Brand: “Where, and how, should we be spending our Social Media budget?”

It’s a frequently asked question framed at us by boardrooms and marketing directors. More often than not it comes from the senior-most person in an organisation. People who wish to sense-check what the brand is doing on social and validate past spend versus future investment. We’re frequently asked to address the resulting questions which ricochet around board rooms and marketing departments but do so without bias.

Questions like:

Are we headed in the right direction?

Are we being creative enough?

Are we targeting the right people?

What does success look like?

How should we track impact?

Should we be advertising?

Can you generate business from social media, and if so, why are we not seeing that?

Should we be creating organic content and advertising content, or can we use the same for both?

Believe me when I say there are about another twenty common questions. I’m sure you’re starting to think of them and consider your own brand’s answers too. And, to be fair, it’s a very smart exercise taking a step back and looking at everything being done. Many will evaluate what they’ve done and how they’ve done it. The really smart people start looking at why we’re investing and where we’re spending.

The answer to both lies in strategy. The purpose. The mission. For some reason, too many people in social media think because they’ve spent five minutes doing community management (a very small tactic that sits within a much broader strategic mix) that they possess the answers to content strategies and channel strategies. Yet, ask them what the content tilt is, or the overarching go-to-market and go-to-business strategies and well, you get very woolly answers.

And this isn’t a slight at those people. You only know what you know. Our knowledge is built upon experience and those experiences evolve through the years to shape the businesspeople we are. The point is framed at CEOs. You have a duty to ensure your people entrusted with the strategic direction of your business are equipped with the tools and experience to achieve. I’ve not met a single business and board room who are happy to spend hundreds of thousands of pounds on media buying without seeing a strategic deck detailing how the media is being acquired; why it’s relevant; what the creative is and where the OOH activations will occur. Yet, in Social Media, there is a daft and frankly frustrating growing trend of entrusting far too much money to inexperienced people. Individuals who may be able to craft a video suited to freshers’ week or a fraternity but will do so without considering the strategic rationale as to why that suits your brand.

Community management is one very small part of social media. In the same way copywriting is a craft and requires talent, you would not entrust your broader marketing strategy to someone only possessing copywriting experience.

Content creation, copy production, community management, and paid media are all elements of social media. Individually, they do not make up the entirety of social media.

The single answer to the all-important questions of ‘where should you invest your precious social media budget?’ is strategy. Define the strategic direction of your social media in line with your company resources and smarts, but most impotently done with the commercial goals of your organisation as the primary focus.
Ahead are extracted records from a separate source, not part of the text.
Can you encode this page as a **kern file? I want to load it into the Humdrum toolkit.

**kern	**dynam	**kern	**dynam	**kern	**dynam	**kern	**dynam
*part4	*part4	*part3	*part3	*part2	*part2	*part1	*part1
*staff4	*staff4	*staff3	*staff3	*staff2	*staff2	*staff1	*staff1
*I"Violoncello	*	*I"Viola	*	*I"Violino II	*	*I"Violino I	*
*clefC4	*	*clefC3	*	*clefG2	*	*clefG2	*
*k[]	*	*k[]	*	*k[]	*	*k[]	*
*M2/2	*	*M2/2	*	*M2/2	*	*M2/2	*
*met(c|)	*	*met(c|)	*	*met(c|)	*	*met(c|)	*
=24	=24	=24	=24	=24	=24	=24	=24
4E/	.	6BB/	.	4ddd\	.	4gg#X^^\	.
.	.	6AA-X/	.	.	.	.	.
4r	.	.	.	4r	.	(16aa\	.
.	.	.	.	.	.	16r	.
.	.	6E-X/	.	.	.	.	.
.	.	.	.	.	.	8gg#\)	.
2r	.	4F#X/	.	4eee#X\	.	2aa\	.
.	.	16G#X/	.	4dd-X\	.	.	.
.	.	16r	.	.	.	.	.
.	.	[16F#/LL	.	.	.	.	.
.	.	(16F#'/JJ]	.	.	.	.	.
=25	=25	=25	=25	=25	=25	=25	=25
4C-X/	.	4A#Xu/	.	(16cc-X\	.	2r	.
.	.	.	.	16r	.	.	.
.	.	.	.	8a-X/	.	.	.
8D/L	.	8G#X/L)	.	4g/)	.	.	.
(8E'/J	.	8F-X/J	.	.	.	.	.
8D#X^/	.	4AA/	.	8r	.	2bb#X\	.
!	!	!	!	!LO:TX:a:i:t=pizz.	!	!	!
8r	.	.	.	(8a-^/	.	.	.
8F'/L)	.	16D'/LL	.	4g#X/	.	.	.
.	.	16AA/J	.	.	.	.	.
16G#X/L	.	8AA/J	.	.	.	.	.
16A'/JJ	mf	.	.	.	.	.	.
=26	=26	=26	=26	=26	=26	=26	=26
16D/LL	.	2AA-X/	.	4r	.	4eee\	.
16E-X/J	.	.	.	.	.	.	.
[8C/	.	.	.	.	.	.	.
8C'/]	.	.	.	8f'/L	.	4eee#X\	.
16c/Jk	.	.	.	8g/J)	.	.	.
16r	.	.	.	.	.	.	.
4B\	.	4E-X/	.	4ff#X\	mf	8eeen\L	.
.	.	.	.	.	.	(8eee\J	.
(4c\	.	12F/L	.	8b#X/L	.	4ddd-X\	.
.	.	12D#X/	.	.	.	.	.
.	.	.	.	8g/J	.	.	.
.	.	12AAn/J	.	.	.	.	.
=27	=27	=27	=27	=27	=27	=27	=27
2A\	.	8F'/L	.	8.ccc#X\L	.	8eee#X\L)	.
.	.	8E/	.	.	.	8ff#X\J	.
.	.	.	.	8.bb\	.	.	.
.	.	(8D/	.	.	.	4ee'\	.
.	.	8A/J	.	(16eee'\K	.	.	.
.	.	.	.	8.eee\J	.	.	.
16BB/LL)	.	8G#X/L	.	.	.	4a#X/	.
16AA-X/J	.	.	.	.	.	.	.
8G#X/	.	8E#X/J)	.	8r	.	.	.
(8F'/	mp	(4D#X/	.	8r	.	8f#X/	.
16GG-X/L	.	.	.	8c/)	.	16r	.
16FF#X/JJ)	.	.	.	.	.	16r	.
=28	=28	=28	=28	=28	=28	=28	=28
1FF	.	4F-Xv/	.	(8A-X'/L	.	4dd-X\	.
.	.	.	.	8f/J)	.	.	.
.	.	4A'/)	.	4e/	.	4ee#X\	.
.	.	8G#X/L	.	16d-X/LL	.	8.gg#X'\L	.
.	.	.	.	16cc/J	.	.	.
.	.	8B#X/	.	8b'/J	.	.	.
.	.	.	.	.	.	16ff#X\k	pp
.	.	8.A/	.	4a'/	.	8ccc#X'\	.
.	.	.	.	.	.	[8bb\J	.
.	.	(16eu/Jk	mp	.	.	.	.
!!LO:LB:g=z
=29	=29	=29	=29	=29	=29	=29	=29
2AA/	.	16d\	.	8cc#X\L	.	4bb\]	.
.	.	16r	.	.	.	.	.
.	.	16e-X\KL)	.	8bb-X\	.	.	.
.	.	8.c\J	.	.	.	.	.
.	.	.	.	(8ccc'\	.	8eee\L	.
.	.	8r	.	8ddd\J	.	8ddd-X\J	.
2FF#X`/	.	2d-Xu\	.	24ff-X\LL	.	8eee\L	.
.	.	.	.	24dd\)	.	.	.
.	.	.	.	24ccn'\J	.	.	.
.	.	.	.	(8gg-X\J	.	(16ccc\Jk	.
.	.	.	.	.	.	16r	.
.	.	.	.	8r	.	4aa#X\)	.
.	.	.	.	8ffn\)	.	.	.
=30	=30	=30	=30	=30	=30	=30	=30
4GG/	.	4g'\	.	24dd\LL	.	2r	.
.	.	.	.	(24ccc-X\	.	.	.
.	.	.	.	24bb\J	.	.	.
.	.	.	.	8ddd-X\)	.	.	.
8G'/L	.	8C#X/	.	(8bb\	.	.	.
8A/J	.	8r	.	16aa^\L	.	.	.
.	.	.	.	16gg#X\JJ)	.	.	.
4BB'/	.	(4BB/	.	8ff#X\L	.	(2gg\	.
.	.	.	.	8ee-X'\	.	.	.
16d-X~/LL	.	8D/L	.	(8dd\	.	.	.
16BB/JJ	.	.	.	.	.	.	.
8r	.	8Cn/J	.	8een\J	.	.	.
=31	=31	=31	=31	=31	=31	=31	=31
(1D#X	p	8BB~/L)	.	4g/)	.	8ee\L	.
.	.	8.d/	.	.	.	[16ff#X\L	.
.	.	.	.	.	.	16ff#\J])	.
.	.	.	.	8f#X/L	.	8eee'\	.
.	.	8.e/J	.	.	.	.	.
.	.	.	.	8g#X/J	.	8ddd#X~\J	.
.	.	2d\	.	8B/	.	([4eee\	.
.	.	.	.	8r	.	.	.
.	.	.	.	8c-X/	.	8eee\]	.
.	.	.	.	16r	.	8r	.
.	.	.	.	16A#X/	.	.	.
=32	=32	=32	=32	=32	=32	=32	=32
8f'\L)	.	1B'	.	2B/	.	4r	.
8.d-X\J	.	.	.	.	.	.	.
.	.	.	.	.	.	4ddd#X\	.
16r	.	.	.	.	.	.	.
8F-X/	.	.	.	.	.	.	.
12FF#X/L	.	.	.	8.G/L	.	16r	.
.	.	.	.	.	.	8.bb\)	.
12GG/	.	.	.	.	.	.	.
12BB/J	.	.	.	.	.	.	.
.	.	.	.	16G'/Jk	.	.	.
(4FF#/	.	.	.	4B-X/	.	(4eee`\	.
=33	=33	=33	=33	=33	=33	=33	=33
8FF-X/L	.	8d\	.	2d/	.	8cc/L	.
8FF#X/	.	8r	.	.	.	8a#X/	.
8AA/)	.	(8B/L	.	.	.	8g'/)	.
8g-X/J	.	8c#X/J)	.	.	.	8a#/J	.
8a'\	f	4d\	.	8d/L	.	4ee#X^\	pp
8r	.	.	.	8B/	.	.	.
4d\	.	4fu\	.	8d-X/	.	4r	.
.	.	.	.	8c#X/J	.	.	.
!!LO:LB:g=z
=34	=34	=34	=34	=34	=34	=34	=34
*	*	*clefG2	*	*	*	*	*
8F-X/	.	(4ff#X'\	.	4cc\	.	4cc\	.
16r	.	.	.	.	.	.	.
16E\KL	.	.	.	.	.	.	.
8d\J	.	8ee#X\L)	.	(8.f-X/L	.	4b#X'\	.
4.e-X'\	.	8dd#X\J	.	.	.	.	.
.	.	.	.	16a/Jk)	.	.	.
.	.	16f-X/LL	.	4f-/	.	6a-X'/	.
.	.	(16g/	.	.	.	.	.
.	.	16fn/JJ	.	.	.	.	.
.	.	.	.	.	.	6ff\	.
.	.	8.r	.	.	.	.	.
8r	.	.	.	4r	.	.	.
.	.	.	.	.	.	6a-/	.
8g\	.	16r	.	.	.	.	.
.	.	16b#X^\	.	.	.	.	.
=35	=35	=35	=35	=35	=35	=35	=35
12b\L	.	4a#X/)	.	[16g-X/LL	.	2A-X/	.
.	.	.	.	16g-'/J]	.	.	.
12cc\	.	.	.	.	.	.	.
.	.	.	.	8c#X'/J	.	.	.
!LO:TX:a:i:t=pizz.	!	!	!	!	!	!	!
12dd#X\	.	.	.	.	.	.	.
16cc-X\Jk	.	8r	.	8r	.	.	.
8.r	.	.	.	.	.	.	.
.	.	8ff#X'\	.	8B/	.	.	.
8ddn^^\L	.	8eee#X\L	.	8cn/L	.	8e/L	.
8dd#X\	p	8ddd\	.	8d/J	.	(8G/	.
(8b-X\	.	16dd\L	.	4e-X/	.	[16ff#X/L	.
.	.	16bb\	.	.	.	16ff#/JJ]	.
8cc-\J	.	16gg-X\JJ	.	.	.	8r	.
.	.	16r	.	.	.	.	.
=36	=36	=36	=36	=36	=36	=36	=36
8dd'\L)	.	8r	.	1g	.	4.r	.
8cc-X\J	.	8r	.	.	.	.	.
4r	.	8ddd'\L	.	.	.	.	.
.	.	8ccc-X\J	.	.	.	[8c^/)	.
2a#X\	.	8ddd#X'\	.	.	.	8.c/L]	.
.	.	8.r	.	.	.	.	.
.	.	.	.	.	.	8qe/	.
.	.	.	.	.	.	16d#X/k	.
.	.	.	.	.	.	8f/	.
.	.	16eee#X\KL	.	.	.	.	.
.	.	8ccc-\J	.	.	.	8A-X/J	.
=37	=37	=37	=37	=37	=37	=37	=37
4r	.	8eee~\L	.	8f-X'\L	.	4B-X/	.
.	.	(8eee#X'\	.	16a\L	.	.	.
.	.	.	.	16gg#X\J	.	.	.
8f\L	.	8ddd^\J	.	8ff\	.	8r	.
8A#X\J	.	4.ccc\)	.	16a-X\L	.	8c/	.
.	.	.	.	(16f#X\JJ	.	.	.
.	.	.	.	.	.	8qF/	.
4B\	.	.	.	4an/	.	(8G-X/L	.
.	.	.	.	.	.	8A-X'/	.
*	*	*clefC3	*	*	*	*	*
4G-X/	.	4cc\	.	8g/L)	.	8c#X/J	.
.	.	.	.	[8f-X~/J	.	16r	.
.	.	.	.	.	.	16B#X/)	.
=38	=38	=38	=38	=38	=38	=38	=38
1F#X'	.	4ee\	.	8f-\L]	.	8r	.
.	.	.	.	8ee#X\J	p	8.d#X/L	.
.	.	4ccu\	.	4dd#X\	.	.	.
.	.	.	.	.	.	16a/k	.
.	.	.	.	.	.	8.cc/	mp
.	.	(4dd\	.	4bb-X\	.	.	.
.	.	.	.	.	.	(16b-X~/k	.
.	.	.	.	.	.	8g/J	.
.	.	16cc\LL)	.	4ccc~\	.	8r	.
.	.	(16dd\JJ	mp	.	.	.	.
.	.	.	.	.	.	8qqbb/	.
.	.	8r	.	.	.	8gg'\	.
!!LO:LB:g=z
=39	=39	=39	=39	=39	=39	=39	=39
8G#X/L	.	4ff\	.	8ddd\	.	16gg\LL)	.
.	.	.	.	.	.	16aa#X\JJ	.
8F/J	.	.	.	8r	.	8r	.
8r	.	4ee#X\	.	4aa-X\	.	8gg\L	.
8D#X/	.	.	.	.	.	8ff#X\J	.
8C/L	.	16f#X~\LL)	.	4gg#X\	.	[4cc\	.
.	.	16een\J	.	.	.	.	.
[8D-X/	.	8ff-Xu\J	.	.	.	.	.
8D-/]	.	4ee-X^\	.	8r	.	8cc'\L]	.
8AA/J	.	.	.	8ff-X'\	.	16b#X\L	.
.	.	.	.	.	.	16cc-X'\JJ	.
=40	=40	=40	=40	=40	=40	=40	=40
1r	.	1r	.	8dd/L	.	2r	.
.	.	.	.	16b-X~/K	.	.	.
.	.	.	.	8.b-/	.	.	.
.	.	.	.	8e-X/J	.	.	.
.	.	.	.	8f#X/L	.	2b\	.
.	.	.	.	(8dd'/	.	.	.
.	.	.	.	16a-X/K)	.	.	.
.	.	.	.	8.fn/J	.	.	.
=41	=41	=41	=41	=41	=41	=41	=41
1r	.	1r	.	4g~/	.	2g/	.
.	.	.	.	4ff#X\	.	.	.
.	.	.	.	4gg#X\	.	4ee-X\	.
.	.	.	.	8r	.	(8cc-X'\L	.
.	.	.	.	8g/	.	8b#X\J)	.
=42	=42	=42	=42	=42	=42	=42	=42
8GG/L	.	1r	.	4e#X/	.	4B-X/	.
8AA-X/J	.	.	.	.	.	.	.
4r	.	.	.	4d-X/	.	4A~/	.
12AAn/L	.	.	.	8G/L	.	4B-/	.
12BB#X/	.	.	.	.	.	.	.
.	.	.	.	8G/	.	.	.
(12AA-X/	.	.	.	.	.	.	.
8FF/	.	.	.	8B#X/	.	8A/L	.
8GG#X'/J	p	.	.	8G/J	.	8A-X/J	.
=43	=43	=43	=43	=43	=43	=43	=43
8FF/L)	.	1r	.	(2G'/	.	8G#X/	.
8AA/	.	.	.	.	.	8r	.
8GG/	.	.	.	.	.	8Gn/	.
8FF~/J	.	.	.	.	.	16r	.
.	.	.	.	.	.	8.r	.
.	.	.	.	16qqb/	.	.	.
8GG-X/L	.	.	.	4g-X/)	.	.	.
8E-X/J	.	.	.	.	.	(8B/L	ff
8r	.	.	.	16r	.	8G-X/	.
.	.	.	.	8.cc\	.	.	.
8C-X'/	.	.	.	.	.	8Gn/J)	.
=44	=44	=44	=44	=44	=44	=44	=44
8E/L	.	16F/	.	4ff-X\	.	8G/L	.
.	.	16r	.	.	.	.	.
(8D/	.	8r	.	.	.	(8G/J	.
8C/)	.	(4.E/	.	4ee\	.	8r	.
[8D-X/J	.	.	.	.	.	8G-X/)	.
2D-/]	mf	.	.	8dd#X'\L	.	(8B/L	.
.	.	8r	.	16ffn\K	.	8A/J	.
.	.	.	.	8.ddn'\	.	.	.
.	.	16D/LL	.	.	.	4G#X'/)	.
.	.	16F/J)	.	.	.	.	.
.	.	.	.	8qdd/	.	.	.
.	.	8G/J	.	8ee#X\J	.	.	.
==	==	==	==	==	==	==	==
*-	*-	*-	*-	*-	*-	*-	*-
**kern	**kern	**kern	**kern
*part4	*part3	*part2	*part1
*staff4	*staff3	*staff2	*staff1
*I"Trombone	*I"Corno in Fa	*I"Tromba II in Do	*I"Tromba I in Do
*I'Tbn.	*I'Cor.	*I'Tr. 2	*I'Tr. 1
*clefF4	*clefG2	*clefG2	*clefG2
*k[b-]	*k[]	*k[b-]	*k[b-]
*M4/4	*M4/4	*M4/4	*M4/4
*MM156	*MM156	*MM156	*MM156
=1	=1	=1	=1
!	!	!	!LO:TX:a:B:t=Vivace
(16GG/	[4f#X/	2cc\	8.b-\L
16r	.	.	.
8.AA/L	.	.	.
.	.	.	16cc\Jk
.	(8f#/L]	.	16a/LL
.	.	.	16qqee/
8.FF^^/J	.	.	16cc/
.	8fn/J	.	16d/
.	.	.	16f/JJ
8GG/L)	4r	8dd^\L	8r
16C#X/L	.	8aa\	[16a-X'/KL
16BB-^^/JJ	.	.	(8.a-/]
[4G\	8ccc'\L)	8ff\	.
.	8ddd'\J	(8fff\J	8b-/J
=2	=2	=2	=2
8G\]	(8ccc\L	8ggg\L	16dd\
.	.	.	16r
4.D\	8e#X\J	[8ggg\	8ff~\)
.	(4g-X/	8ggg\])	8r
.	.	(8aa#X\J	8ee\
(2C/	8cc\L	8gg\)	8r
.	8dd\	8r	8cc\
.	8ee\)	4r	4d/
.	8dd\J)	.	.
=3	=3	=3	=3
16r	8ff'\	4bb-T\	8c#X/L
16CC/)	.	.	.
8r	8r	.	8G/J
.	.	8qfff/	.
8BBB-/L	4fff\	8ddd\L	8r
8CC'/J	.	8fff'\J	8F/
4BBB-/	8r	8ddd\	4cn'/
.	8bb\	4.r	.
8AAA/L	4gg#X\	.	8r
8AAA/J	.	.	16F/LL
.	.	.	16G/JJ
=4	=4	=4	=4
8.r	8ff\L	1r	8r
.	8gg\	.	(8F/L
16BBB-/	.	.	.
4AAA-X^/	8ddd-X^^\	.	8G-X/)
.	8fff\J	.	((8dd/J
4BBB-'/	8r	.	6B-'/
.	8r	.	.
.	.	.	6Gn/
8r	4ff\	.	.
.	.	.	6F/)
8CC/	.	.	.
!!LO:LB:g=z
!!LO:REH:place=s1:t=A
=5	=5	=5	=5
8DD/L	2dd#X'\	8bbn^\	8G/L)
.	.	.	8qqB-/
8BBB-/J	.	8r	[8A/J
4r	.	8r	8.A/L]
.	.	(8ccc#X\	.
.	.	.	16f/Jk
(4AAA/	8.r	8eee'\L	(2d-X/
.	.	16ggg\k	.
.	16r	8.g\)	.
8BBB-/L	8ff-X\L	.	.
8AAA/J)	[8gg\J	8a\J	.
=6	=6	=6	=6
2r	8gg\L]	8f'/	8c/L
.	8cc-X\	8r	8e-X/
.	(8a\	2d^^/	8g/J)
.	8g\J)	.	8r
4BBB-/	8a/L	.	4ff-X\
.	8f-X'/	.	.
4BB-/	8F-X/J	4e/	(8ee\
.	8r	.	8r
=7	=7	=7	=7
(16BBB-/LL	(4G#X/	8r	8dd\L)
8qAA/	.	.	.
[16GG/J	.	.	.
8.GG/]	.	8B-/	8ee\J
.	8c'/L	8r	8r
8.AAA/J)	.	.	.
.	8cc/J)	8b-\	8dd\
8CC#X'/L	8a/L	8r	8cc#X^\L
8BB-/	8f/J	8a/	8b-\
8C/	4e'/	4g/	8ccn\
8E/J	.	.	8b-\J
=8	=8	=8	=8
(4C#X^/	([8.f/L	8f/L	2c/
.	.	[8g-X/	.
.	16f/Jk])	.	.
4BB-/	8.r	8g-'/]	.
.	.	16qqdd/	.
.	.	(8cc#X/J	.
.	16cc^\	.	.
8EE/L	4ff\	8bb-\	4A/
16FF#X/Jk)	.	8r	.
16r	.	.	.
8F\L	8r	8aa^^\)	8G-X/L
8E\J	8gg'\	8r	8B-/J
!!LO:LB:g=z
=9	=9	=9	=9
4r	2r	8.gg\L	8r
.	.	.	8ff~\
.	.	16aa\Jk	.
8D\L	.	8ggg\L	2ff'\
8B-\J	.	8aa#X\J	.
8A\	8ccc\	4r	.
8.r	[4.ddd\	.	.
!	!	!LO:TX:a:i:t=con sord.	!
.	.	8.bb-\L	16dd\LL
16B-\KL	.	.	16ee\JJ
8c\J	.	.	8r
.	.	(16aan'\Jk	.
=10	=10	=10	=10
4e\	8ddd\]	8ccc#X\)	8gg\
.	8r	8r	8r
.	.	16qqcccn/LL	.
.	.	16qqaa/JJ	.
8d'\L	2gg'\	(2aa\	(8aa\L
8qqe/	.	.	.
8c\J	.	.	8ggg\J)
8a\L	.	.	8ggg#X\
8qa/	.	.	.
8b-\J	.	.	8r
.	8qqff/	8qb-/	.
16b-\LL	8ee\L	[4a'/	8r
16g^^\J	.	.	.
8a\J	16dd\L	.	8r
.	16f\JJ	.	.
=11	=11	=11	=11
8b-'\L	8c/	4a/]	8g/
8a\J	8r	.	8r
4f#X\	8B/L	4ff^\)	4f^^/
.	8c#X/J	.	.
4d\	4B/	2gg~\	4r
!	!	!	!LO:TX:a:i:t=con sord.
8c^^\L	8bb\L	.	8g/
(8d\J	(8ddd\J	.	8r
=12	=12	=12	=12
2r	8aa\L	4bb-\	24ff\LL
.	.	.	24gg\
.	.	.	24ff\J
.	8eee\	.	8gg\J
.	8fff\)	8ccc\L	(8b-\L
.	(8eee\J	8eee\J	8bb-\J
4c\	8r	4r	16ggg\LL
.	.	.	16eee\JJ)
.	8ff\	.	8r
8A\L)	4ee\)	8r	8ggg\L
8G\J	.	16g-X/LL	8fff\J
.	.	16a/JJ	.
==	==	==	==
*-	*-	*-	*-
And that’s why we did this podcast (https://immediatefuture.co.uk/blog/episode-25-where-should-boardrooms-and-marketing-directors-invest-their-precious-social-media-budget/?fbclid=IwAR2Ihm6lkTtlRgFe2F8cVoeRhdT39dGtpnNo5Dh0PqDscTA-ARLnE7fcilQ) to help you all understand the importance of strategy cultivated by experienced marketers who will ask the tough questions of your boardroom and business. Doing so with the knowledge that challenging your thinking and activities will ultimately deliver faster social success for your organisation.

All aspects of social media descend from the strategy. From the creative and copy filters created to ensure you stay aligned to your strategy, rather drifting on a whim to irrelevant conversations, to the areas you ideate and innovate around to exploit the social opportunities in front of you. Your company’s resources and talents will deliver far more impactful content if focused on the right outputs. Whilst social media is not rocket science, there is some strategic science that makes everything much easier, relevant and impactful.